> _Document text_:

★ ★ ★ ★ ★

Otherwise I'm ordering mine later this week lol.


----------



## Binge (Nov 9, 2009)

What ceiling fans?  No ceiling fans come with the 800D.  I'm playing dumb, but come on... you can ask a better question.  Here... Let's see if this works.

::Intense chanting::

_Oh mighty gods of TPU, I thought of reading the full review of the 800D, but instead I decided to skip to the forum feedback and see how the community reacted to this product.  Do not hate me, for I will buy the product based on the positive user response, but I have doubts and silly quandries.  My most puzzling doubt is about the case-top fan mounting.  At the spot which can be mounted fans and perhaps a tripple radiator is there by chance 120mm or 140mm fan mountings?  Which other areas of the case support 120mm fans and which areas support 140mm fans?  Thanks again oh mighty and benevolent lords of TPU!_


----------



## ComradeSader (Nov 9, 2009)

Binge said:


> What ceiling fans?  No ceiling fans come with the 800D.  I'm playing dumb, but come on... you can ask a better question.  Here... Let's see if this works.

★ ★ ★ ★ ★

> _Exercise data_:
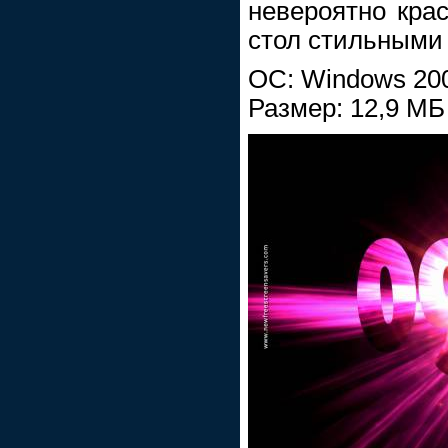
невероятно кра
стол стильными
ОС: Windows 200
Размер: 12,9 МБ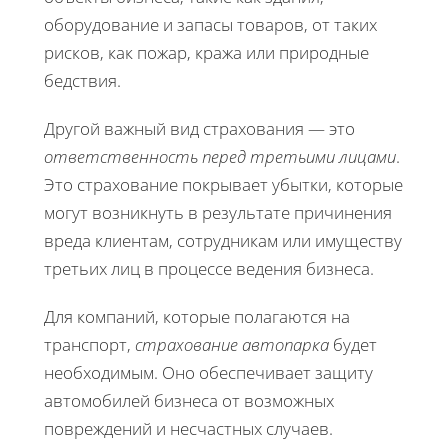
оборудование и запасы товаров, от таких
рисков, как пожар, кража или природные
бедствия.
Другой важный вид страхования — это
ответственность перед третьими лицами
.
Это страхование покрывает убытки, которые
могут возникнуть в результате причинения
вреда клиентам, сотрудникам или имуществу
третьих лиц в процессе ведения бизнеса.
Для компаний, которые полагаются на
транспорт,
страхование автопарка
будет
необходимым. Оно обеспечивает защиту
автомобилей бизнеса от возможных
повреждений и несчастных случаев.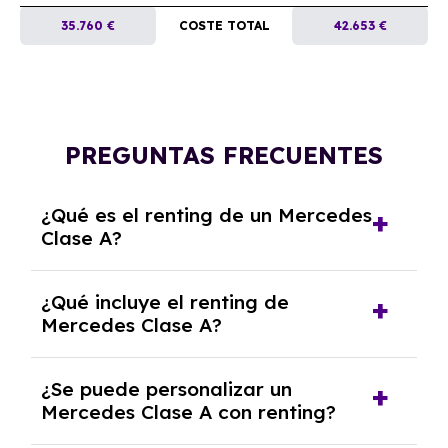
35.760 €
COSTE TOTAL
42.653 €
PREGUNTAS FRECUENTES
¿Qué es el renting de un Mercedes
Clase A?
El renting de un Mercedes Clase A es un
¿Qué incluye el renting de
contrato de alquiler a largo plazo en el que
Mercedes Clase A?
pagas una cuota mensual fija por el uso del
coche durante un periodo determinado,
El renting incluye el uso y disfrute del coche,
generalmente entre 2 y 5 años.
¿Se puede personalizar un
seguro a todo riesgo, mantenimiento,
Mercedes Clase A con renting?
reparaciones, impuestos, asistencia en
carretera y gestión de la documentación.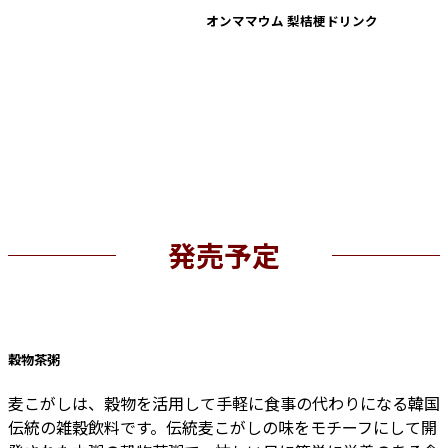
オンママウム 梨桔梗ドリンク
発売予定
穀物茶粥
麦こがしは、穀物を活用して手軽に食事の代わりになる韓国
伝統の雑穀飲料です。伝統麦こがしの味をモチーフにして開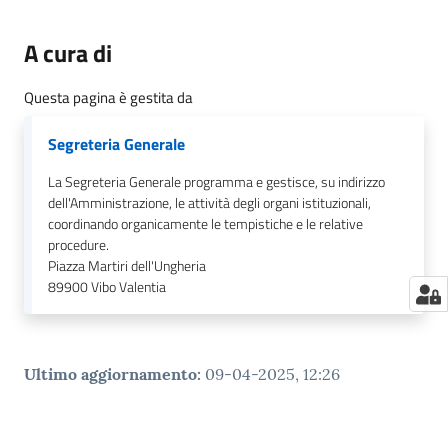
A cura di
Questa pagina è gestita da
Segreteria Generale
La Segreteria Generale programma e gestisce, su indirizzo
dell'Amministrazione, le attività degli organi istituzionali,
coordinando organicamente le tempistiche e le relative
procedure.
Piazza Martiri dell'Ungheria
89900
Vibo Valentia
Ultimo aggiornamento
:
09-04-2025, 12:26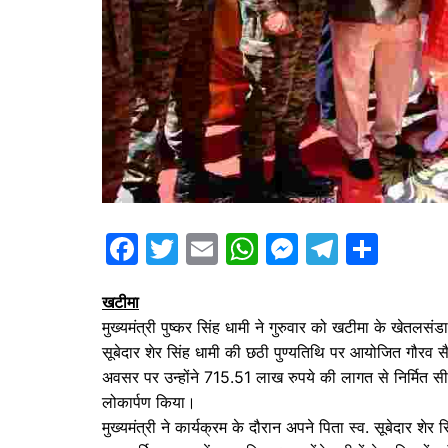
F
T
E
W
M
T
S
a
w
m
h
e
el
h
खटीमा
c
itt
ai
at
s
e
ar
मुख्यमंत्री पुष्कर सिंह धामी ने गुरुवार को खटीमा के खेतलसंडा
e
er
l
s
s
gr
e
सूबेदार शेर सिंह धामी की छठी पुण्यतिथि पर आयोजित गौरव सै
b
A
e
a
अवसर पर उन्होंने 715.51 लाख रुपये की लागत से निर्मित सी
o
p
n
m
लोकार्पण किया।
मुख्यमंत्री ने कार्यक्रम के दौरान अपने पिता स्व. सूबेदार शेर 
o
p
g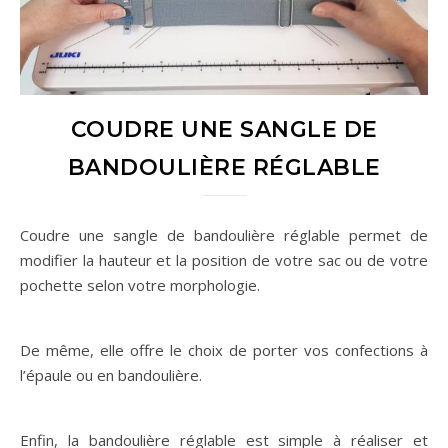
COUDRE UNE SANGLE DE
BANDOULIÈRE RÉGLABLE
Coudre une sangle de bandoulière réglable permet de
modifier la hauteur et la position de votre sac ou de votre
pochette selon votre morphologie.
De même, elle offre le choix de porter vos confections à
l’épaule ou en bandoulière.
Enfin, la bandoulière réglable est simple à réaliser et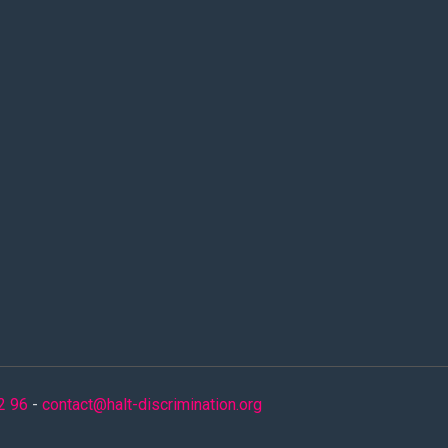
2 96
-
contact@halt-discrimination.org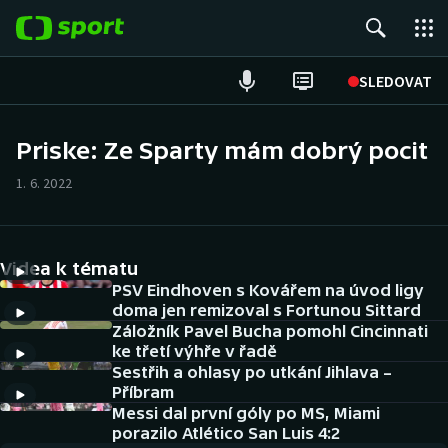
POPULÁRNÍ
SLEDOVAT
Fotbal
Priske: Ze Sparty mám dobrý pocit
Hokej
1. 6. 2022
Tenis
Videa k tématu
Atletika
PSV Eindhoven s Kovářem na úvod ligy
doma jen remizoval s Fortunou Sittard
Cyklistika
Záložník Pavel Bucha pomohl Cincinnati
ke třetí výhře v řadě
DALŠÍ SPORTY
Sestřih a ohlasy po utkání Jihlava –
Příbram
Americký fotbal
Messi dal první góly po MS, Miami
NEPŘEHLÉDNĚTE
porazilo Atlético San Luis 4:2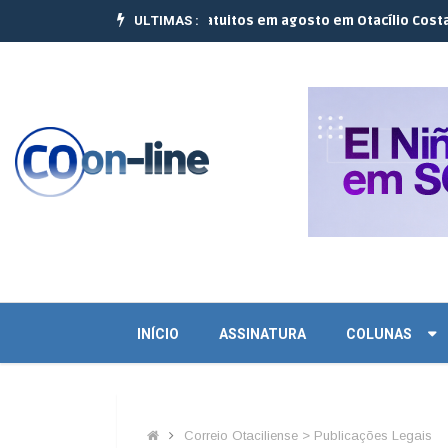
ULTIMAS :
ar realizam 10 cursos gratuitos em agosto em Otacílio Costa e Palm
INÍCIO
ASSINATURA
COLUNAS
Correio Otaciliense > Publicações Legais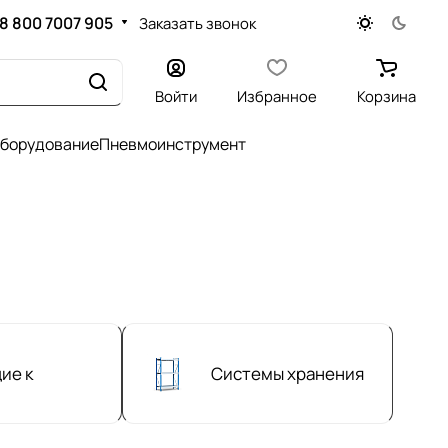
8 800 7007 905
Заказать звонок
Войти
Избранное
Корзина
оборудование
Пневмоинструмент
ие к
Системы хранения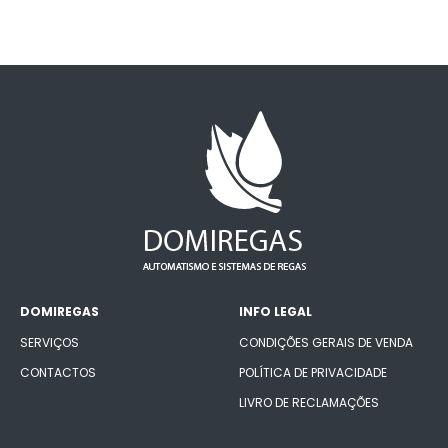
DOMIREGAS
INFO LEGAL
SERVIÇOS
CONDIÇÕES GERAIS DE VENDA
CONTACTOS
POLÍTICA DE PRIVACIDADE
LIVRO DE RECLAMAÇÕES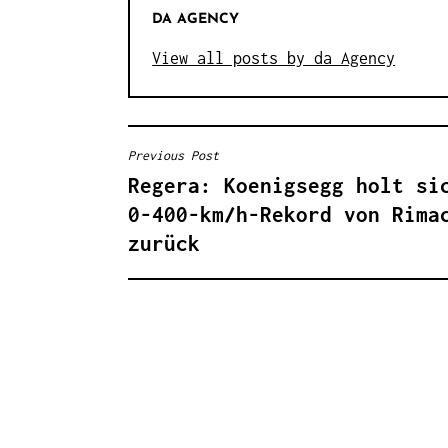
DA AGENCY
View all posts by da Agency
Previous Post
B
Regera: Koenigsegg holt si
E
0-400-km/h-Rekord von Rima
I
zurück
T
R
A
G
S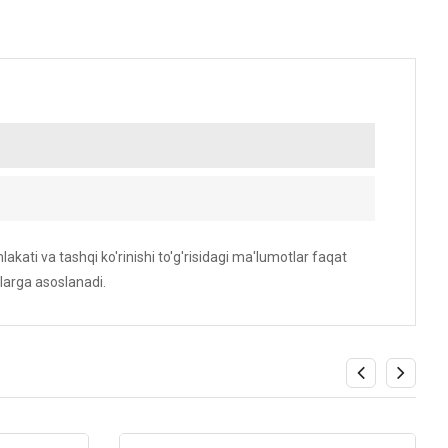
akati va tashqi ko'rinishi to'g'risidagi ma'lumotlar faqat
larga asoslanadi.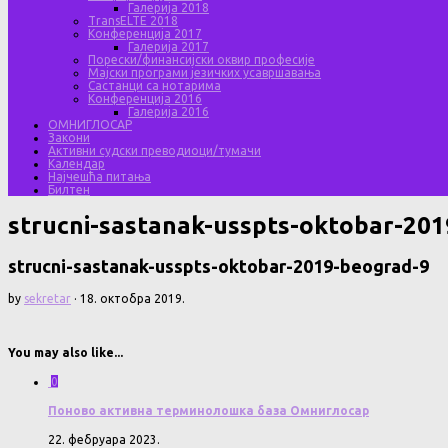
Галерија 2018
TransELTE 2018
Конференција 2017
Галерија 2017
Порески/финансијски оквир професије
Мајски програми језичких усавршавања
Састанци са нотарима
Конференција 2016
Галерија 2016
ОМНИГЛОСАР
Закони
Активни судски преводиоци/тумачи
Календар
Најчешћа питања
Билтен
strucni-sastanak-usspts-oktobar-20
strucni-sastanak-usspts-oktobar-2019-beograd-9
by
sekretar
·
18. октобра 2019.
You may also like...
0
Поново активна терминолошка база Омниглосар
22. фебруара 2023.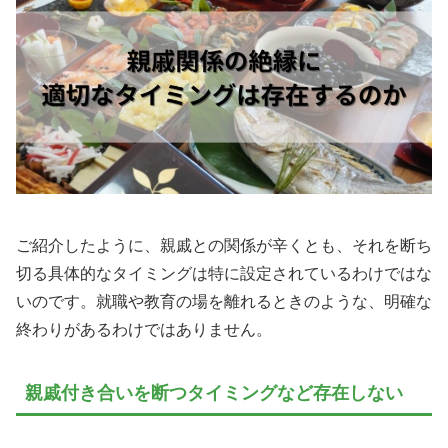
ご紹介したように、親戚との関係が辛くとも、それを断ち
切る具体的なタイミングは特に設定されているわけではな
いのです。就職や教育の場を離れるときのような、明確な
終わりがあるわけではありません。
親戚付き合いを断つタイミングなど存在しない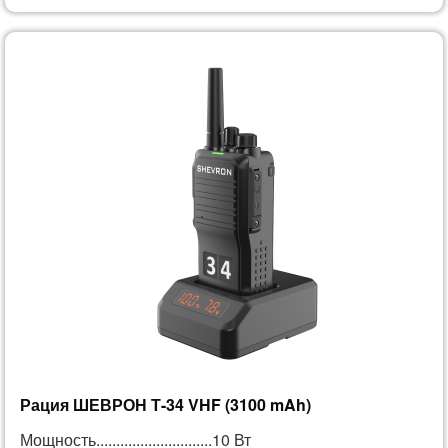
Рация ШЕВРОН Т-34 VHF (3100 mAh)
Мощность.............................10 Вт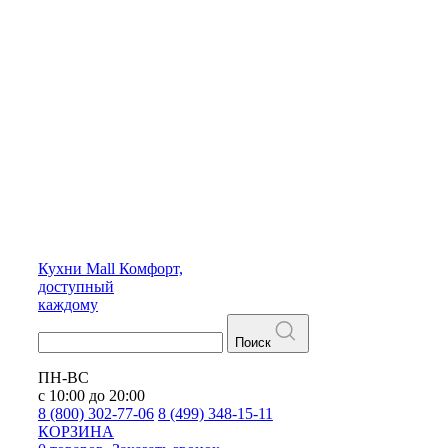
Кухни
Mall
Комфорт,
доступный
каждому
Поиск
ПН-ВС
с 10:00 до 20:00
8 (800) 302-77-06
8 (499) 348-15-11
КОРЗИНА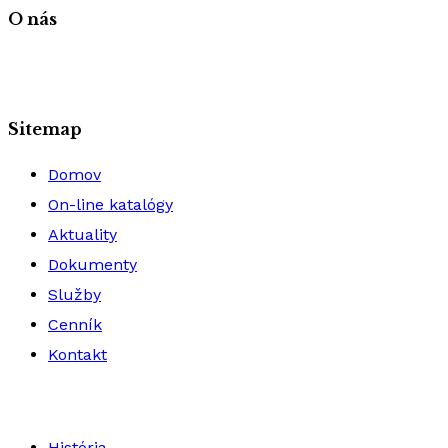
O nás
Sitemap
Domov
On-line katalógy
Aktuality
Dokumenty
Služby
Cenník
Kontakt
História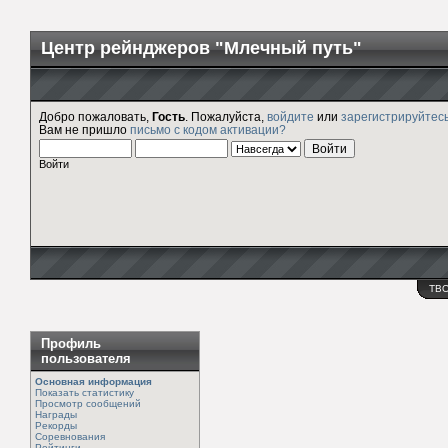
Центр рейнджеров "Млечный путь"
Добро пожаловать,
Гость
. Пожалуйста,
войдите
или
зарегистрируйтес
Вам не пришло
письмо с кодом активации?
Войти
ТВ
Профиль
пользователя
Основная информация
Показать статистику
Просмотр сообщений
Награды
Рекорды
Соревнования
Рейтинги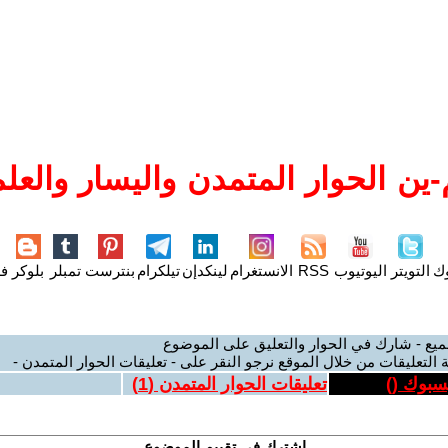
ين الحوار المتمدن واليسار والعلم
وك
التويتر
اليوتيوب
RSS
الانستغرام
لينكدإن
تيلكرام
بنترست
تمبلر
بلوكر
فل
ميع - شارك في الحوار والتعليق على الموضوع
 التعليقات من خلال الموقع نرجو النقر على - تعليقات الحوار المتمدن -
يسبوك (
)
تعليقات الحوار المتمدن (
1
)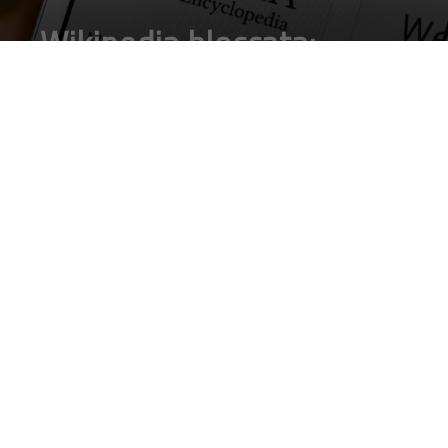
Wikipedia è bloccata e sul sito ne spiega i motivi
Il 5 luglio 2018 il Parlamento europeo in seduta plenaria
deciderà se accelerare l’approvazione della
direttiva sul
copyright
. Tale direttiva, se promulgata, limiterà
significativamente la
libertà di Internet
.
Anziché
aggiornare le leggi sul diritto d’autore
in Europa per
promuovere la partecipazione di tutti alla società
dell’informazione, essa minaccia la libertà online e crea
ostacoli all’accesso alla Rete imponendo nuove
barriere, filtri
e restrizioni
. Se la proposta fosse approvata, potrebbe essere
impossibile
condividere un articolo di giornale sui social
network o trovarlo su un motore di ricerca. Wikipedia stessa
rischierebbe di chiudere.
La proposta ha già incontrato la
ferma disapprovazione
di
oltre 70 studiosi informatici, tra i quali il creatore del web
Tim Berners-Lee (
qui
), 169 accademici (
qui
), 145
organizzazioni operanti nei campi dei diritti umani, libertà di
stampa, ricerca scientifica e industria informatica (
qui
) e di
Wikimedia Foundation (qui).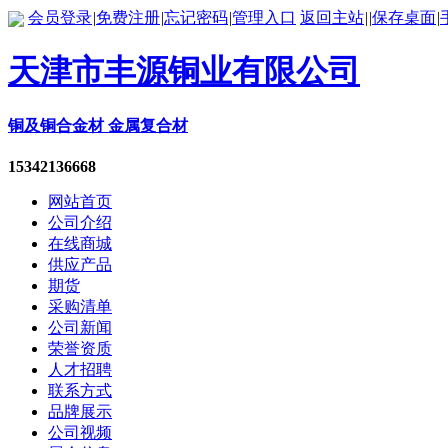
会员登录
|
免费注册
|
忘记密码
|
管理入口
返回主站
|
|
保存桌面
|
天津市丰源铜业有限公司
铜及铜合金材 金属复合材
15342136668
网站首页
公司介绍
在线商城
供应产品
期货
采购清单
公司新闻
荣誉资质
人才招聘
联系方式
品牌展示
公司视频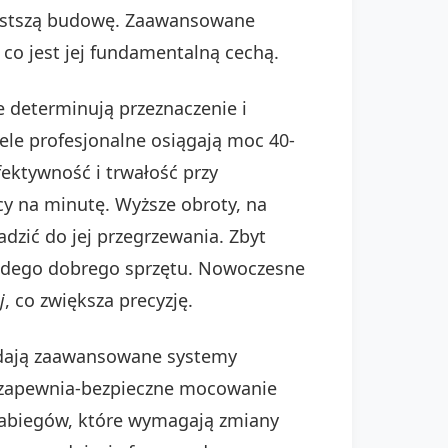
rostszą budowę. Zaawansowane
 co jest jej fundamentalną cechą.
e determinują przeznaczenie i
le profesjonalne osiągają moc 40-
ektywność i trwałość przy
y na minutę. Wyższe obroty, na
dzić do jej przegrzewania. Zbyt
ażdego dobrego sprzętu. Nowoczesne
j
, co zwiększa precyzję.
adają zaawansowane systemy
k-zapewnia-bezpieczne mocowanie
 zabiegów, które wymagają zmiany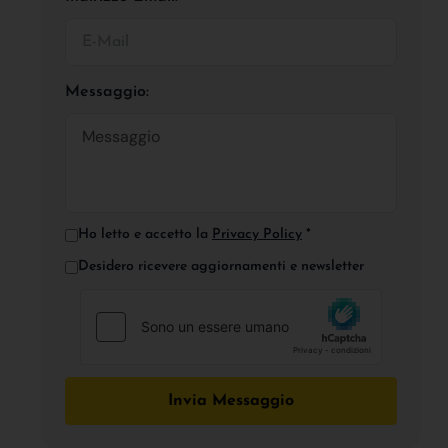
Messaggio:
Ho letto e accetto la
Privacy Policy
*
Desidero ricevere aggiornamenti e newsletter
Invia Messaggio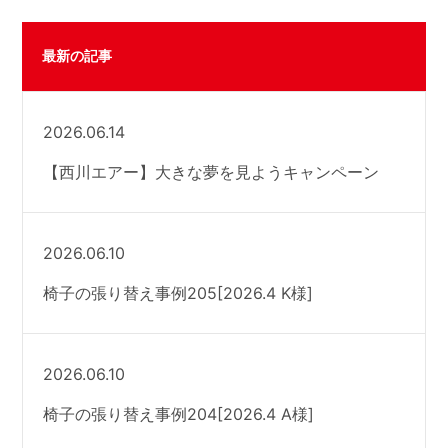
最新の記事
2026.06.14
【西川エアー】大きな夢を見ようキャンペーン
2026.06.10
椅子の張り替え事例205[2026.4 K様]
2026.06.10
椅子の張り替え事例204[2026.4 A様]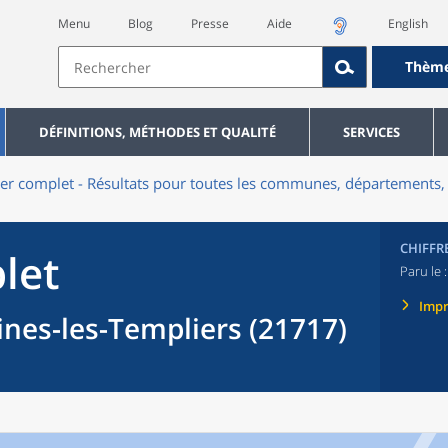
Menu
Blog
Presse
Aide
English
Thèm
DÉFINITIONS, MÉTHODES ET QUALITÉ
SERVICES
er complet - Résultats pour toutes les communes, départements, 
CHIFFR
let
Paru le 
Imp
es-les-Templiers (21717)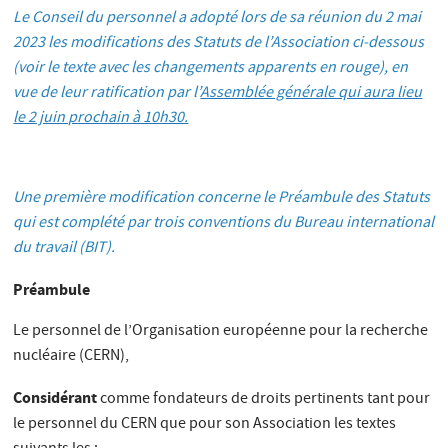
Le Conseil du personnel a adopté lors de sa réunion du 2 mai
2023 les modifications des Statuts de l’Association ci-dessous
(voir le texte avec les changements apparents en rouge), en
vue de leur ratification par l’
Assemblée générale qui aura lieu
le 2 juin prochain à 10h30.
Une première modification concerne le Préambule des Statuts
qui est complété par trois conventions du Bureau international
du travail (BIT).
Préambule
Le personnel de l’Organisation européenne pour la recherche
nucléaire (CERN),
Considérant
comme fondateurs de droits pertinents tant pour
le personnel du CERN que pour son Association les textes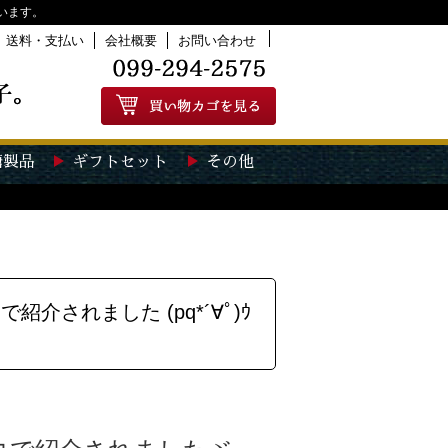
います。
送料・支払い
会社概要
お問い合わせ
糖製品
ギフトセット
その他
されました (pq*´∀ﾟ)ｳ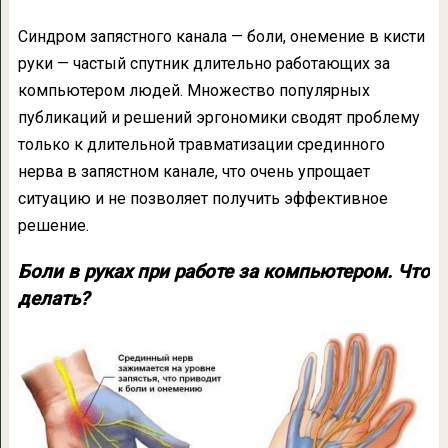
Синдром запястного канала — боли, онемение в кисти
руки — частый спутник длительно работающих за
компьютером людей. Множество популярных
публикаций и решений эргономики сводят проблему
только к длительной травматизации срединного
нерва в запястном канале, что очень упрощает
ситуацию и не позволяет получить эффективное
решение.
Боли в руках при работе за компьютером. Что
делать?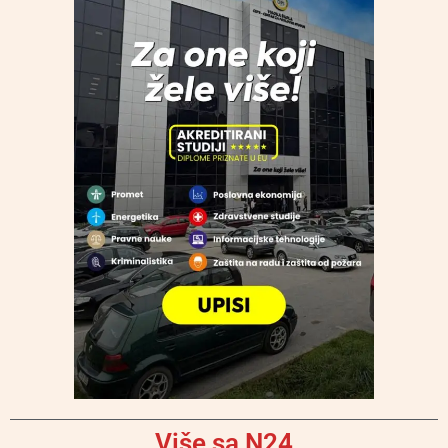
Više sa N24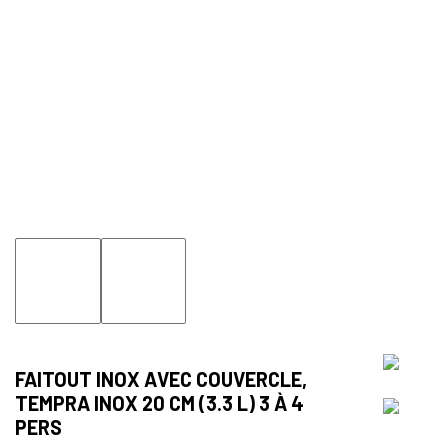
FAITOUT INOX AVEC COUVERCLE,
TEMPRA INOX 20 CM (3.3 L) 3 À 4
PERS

★ ★ ★ ★ ★

> _Job 1_: Translate this sentence from the forum thread about the 800D case into Spanish: "No ceiling fans come with the 800D."
> _Job 2_: Extend the forum thread about the 800D case, picking up after its last sentence.

> _Result 1_: Con el 800D no vienen ventiladores de techo.

> _Result 2_:
> 
> _Oh mighty gods of TPU, I thought of reading the full review of the 800D, but instead I decided to skip to the forum feedback and see how the community reacted to this product.  Do not hate me, for I will buy the product based on the positive user response, but I have doubts and silly quandries.  My most puzzling doubt is about the case-top fan mounting.  At the spot which can be mounted fans and perhaps a tripple radiator is there by chance 120mm or 140mm fan mountings?  Which other areas of the case support 120mm fans and which areas support 140mm fans?  Thanks again oh mighty and benevolent lords of TPU!_



Fucking LOL. Okay, what I meant was the ceiling vents which allow for fans to be mounted, I've seen in other pics that there's obviously fan mounting holes there, so what I'm wondering is whether or not they're 120mm or 140mm.


----------



## Binge (Nov 9, 2009)

They're 120mm.  There is a 140mm fan mounted above the PSU bay for intake, one at the back of the case for exhaust, and another mounted to the side of the hot swap bay for intake.


----------



## sneekypeet (Nov 9, 2009)

Binge said:


> They're 120mm.  There is a 140mm fan mounted above the PSU bay for intake, one at the back of the case for exhaust, and another mounted to the side of the hot swap bay for intake.



120 at the bottom of the racks if you add it


----------



## mlee49 (Nov 9, 2009)

And incase anyone wants to know there is 15mm spacing between the 120mm fan screws.

*NOT ALL 120.3 rads will fit!*


----------



## Binge (Nov 9, 2009)

mlee49 said:


> And incase anyone wants to know there is 15mm spacing between the 120mm fan screws.
> 
> *NOT ALL 120.3 rads will fit!*



only the MONSTA won't fit now.  Thermochill revised their PA 120.3s.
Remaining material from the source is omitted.